# On Star disable and GPS transmission of car data



## GoldenCruze (Dec 18, 2011)

If you don't want the service, then you should have had the dealer not start it. As it is, you might try contacting and ask them to cancel the service. To answer your main question, I don't how the hardware and software are set up. I'll be interested to learn. Read the Terms and Conditions for OnStar, a copy of which you should have in your car. Here's the link- https://www.onstar.com/web/portal/termsconditions And you could try asking OnStar if they continue to monitor your car if you have no agreement with them.


----------



## cruzers (Dec 13, 2010)

Why did you buy the car knowingly, it came with onstar?


----------



## Aeroscout977 (Nov 25, 2010)

cruzers said:


> Why did you buy the car knowingly, it came with onstar?

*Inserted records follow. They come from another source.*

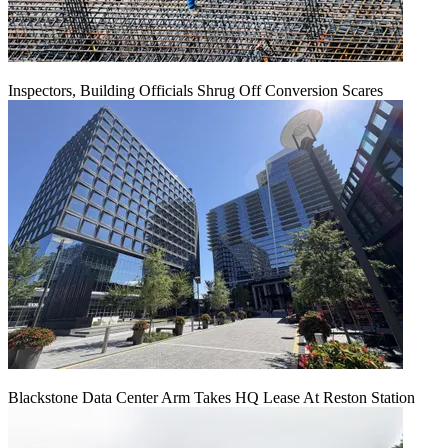
Inspectors, Building Officials Shrug Off Conversion Scares
Blackstone Data Center Arm Takes HQ Lease At Reston Station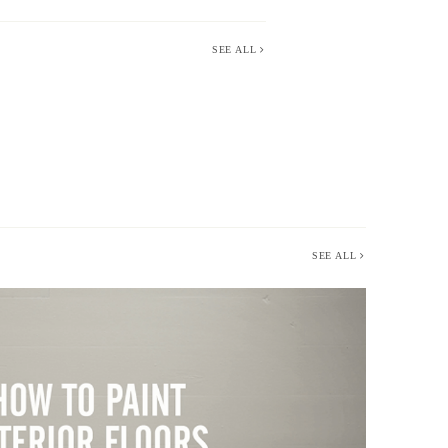
SEE ALL
SEE ALL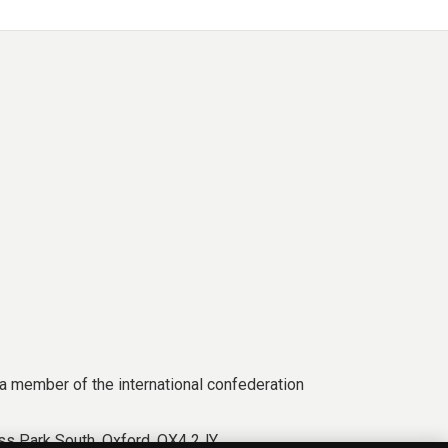
a member of the international confederation
s Park South, Oxford, OX4 2JY.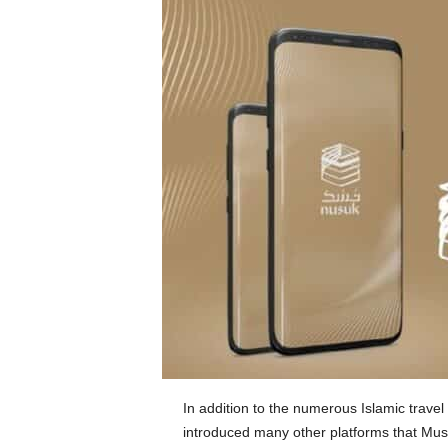
In addition to the numerous Islamic trave
introduced many other platforms that Mus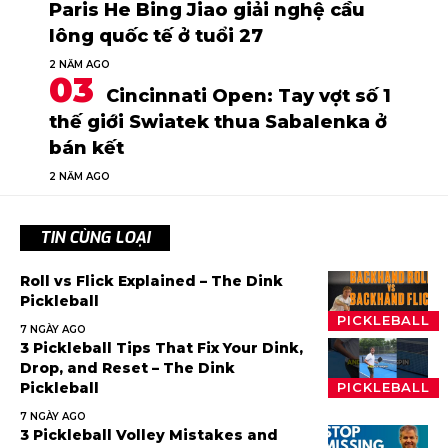
Paris He Bing Jiao giải nghệ cầu
lông quốc tế ở tuổi 27
2 NĂM AGO
Cincinnati Open: Tay vợt số 1
thế giới Swiatek thua Sabalenka ở
bán kết
2 NĂM AGO
TIN CÙNG LOẠI
Roll vs Flick Explained – The Dink
Pickleball
PICKLEBALL
7 NGÀY AGO
3 Pickleball Tips That Fix Your Dink,
Drop, and Reset – The Dink
Pickleball
PICKLEBALL
7 NGÀY AGO
3 Pickleball Volley Mistakes and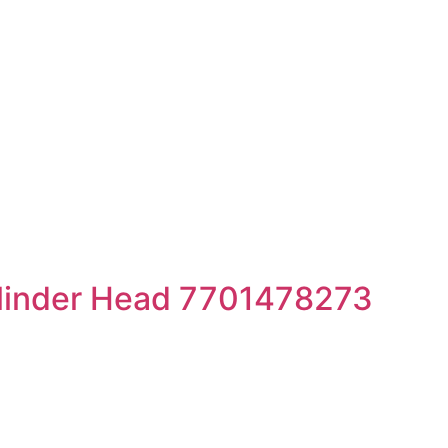
linder Head 7701478273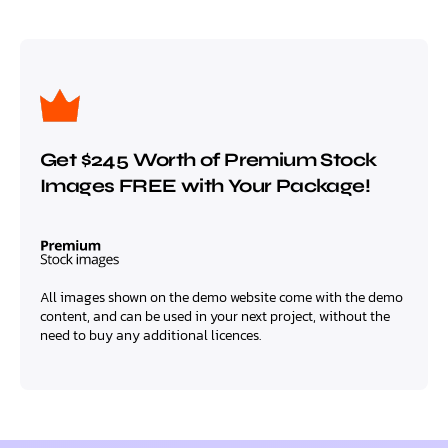
Get $245 Worth of Premium Stock
Images FREE with Your Package!
All images shown on the demo website come with the demo
content, and can be used in your next project, without the
need to buy any additional licences.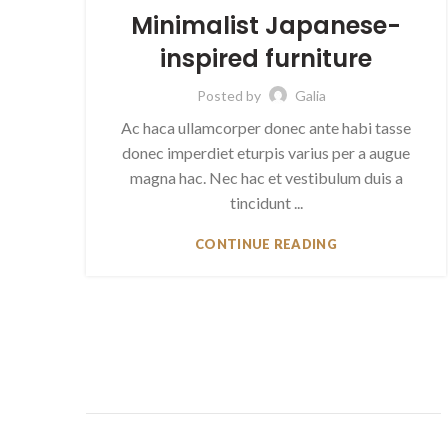
Minimalist Japanese-
inspired furniture
Posted by
Galia
Ac haca ullamcorper donec ante habi tasse
donec imperdiet eturpis varius per a augue
magna hac. Nec hac et vestibulum duis a
tincidunt ...
CONTINUE READING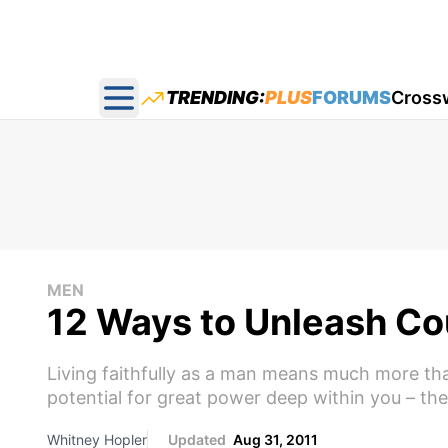
TRENDING:
PLUS
FORUMS
Cross
Open main menu
MEN
12 Ways to Unleash Cou
Living faithfully as a man means much more than
potential for great power deep within you – the
Whitney Hopler
Updated
Aug 31, 2011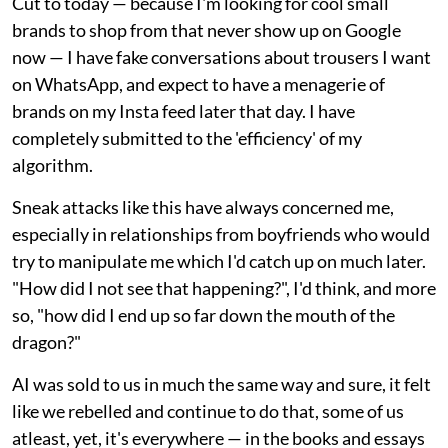
Cut to today — because I'm looking for cool small
brands to shop from that never show up on Google
now — I have fake conversations about trousers I want
on WhatsApp, and expect to have a menagerie of
brands on my Insta feed later that day. I have
completely submitted to the 'efficiency' of my
algorithm.
Sneak attacks like this have always concerned me,
especially in relationships from boyfriends who would
try to manipulate me which I'd catch up on much later.
"How did I not see that happening?", I'd think, and more
so, "how did I end up so far down the mouth of the
dragon?"
AI was sold to us in much the same way and sure, it felt
like we rebelled and continue to do that, some of us
atleast, yet, it's everywhere — in the books and essays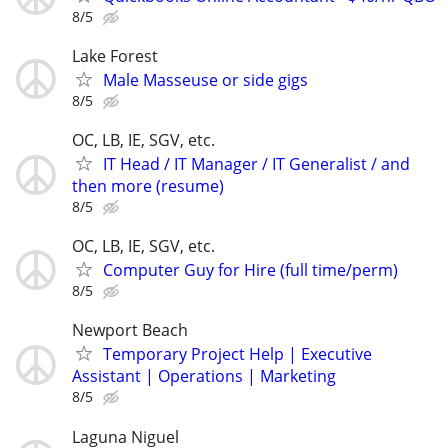
8/5
Lake Forest
Male Masseuse or side gigs
8/5
OC, LB, IE, SGV, etc.
IT Head / IT Manager / IT Generalist / and
then more (resume)
8/5
OC, LB, IE, SGV, etc.
Computer Guy for Hire (full time/perm)
8/5
Newport Beach
Temporary Project Help | Executive
Assistant | Operations | Marketing
8/5
Laguna Niguel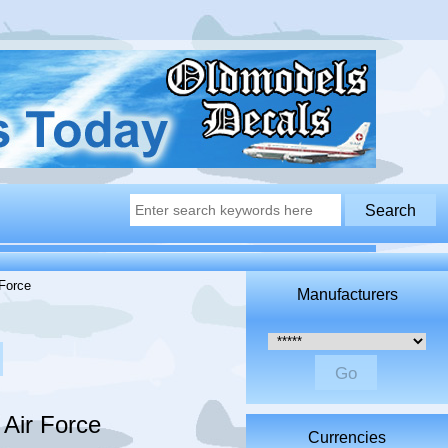
Force
Manufacturers
Please select ...
Air Force
Currencies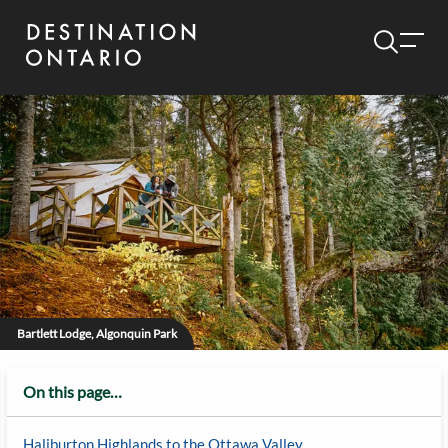
Bartlett Lodge, Algonquin Park
On this page…
Haliburton Highlands to the Ottawa Valley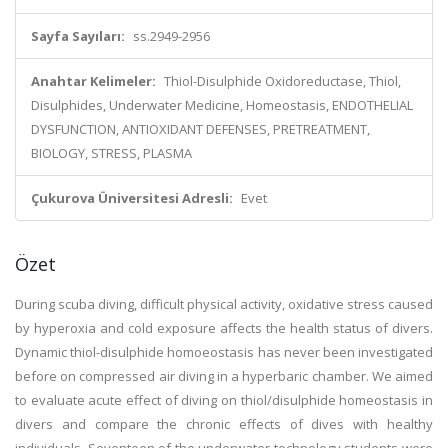
Sayfa Sayıları:
ss.2949-2956
Anahtar Kelimeler:
Thiol-Disulphide Oxidoreductase, Thiol,
Disulphides, Underwater Medicine, Homeostasis, ENDOTHELIAL
DYSFUNCTION, ANTIOXIDANT DEFENSES, PRETREATMENT,
BIOLOGY, STRESS, PLASMA
Çukurova Üniversitesi Adresli:
Evet
Özet
During scuba diving, difficult physical activity, oxidative stress caused
by hyperoxia and cold exposure affects the health status of divers.
Dynamic thiol-disulphide homoeostasis has never been investigated
before on compressed air diving in a hyperbaric chamber. We aimed
to evaluate acute effect of diving on thiol/disulphide homeostasis in
divers and compare the chronic effects of dives with healthy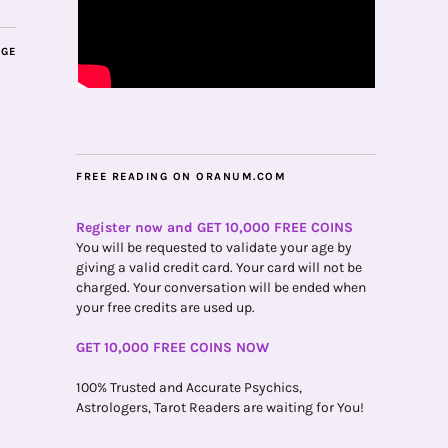
AGE
FREE READING ON ORANUM.COM
Register now and GET 10,000 FREE COINS
You will be requested to validate your age by
giving a valid credit card. Your card will not be
charged. Your conversation will be ended when
your free credits are used up.
GET 10,000 FREE COINS NOW
100% Trusted and Accurate Psychics,
Astrologers, Tarot Readers are waiting for You!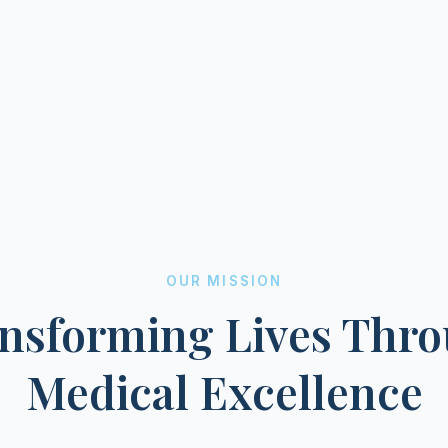
OUR MISSION
nsforming Lives Thr
Medical Excellence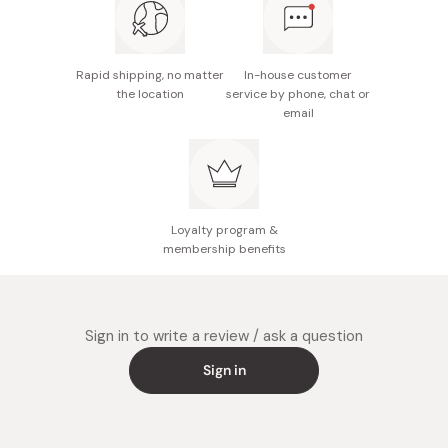
Rapid shipping, no matter
In-house customer
the location
service by phone, chat or
email
Loyalty program &
membership benefits
Sign in to write a review / ask a question
Sign in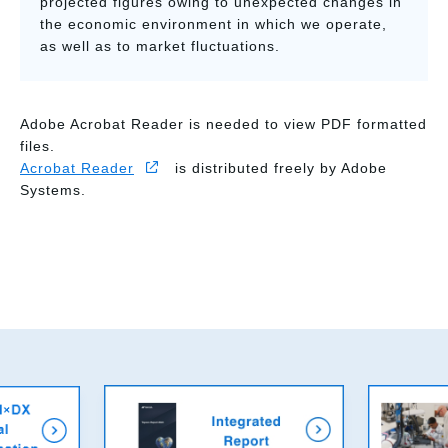
projected figures owing to unexpected changes in
the economic environment in which we operate,
as well as to market fluctuations.
Adobe Acrobat Reader is needed to view PDF formatted
files.
Acrobat Reader
is distributed freely by Adobe
Systems.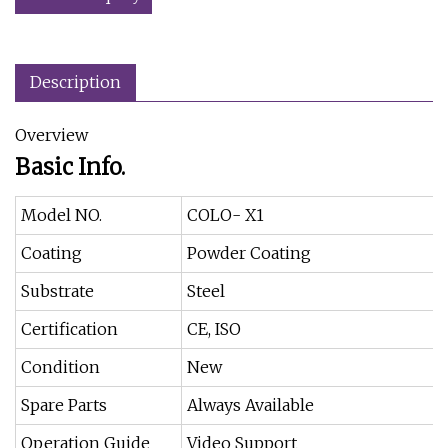
Description
Overview
Basic Info.
Model NO.
COLO- X1
Coating
Powder Coating
Substrate
Steel
Certification
CE, ISO
Condition
New
Spare Parts
Always Available
Operation Guide
Video Support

Don't all new GM cars come with the hardware already installed? Also to the OP; if you do a search here you will find a handful if threads that explain how to accomplish the goals you seek


----------



## newcruzer17 (Feb 8, 2012)

Thanks Aeroscoutt977, they do all come with the hardware. Unless you order one from the factory. You have no choice.
There is something insidious about collecting data on how fast you drive, where, with or without seatbelts, etc. It is none of Government Motors business. Nice car though! Has I been given the option, I would not have had the equipment installed.


----------